La Guerra Fría había terminado. La ideología del libre mercado estaba en su apogeo, impulsada agresivamente por Occidente. Aún faltaban varios años para una nueva constitución y elecciones. “Uganda fue efectivamente una ‘dictadura benigna’”, escriben dos economistas extranjeros que trabajaron como asesores del gobierno de Uganda en la década de 1990. «Los siguientes años fueron el sueño de un tecnócrata».
El gobierno recortó el gasto, aplastó la inflación y redujo a la mitad el número de servidores públicos en solo cuatro años. Se permitió que el chelín flotara libremente. Los inversores extranjeros fueron recibidos con generosas exenciones fiscales. Entre 1992 y 2007 el estado vendió su participación en 90 empresas públicas, en sectores como telecomunicaciones, banca, hoteles, energía, agroindustria y ferrocarriles. Museveni todavía citaba a “nuestro amigo Mao Tse-Tung” ante los sorprendidos funcionarios del Banco Mundial, pero sus políticas lo habían convertido en un modelo del Consenso de Washington. Cuando se concedió el alivio de la deuda al Sur global en la década de 1990, Uganda fue el primer país en beneficiarse.
Y algunas cosas mejoraron. La proporción de la población de Uganda que vive por debajo del umbral de pobreza extrema del Banco Mundial se redujo del 58% en 1989 al 36% en 2012. Durante el mismo período, el crecimiento del PIB promedió el 6,9% anual, más rápido que en Singapur. Museveni recibió elogios y dinero de los gobiernos occidentales que lo financiaron. El columnista del Washington Post Sebastian Mallaby describió a Tumusiime-Mutebile, el principal funcionario de un nuevo superministerio económico y más tarde gobernador del banco central, como «el mayor contribuyente a la lucha de África contra la pobreza en su generación».
Pero las reformas basadas en el poder del mercado fueron simultáneamente ciegas a sus fallas. La retirada del estado de la comercialización del café dio a los agricultores una mayor participación en el precio de exportación, pero significó que obtuvieron poco apoyo para mejorar la calidad o resistir enfermedades. Los aranceles reducidos sobre las prendas de vestir llevaron a una avalancha de importaciones baratas, que inundaron la industria nacional. La venta de paraestatales fue opaca y supuestamente corrupta. El hermano de Museveni, Salim Saleh, estuvo involucrado en varios acuerdos notorios, desde la venta masiva de un banco estatal hasta la privatización del manejo de carga en el aeropuerto de Entebbe (este último con Sam Kutesa, el suegro del presidente, quien era ministro de Inversiones en ese momento).
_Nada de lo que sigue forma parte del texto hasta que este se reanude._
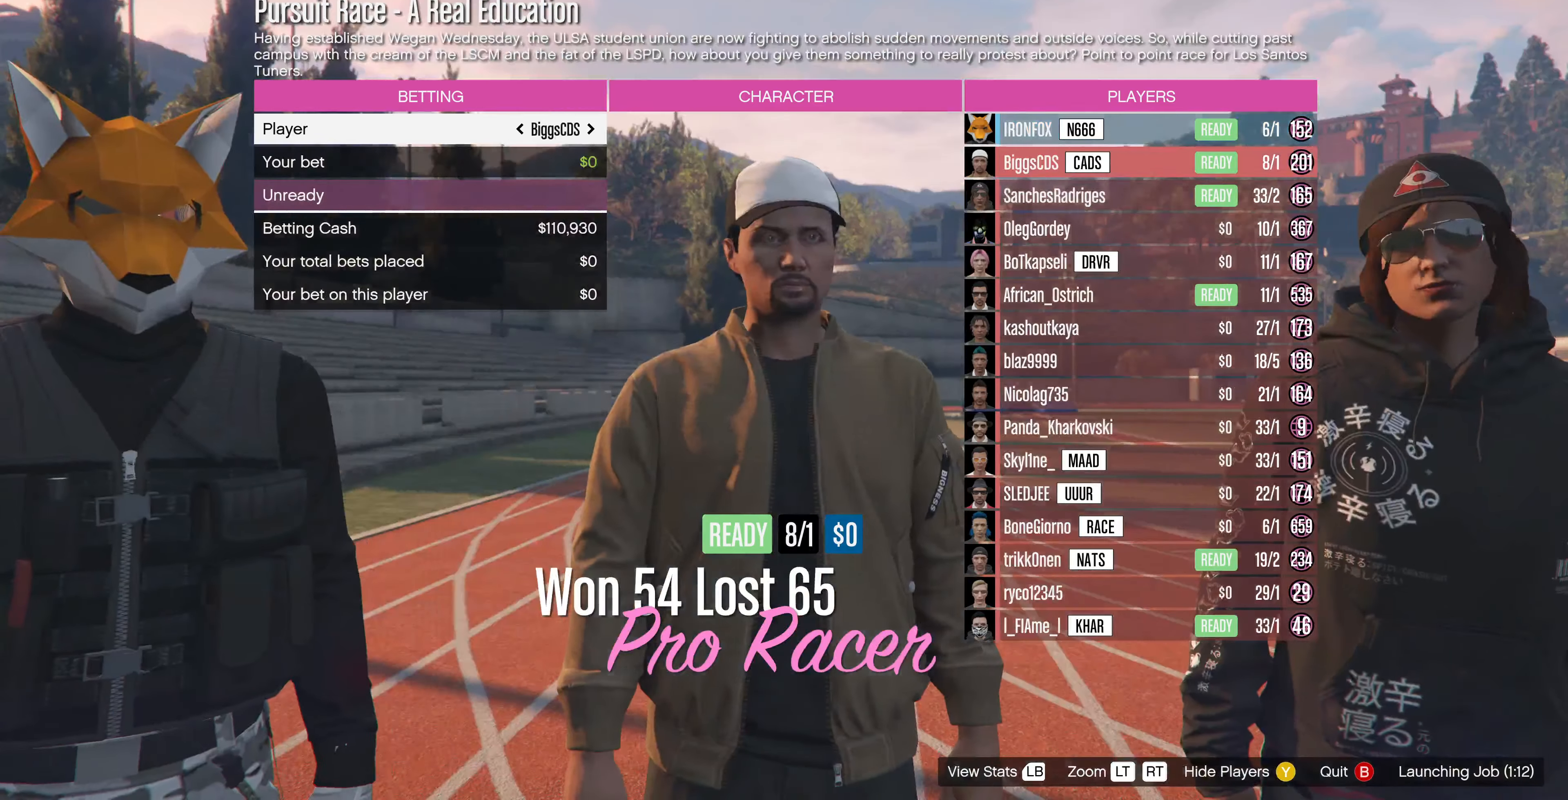
{"buttons": [], "left_stick": "center", "right_stick": "center", "events": [[100, "DPAD_RIGHT", "down"], [233, "DPAD_RIGHT", "up"]]}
También había un problema más profundo. Arthur Lewis, el economista de Santa Lucía, observó que los países pobres se vuelven ricos a través de un proceso de transformación estructural, a medida que los trabajadores pasan de las actividades de subsistencia a sectores más productivos. En el este de Asia, este tipo de revolución industrial fue dirigida por un estado activista. Pero la Uganda de Museveni, en cambio, se convirtió en un caso de prueba para la reforma neoliberal en África, con todos sus logros y fracasos: baja inflación, letargo industrial, empleo precario y la expansión del sector de servicios informales. Hubo algo de diversificación inicial de las exportaciones y crecimiento de la manufactura, especialmente en áreas como el procesamiento de alimentos, pero a mediados de la década de 2000 el progreso se había estancado (a pesar de algunos experimentos recientes con parques industriales). Como porcentaje del empleo, la industria se ha reducido. La pobreza está aumentando de nuevo.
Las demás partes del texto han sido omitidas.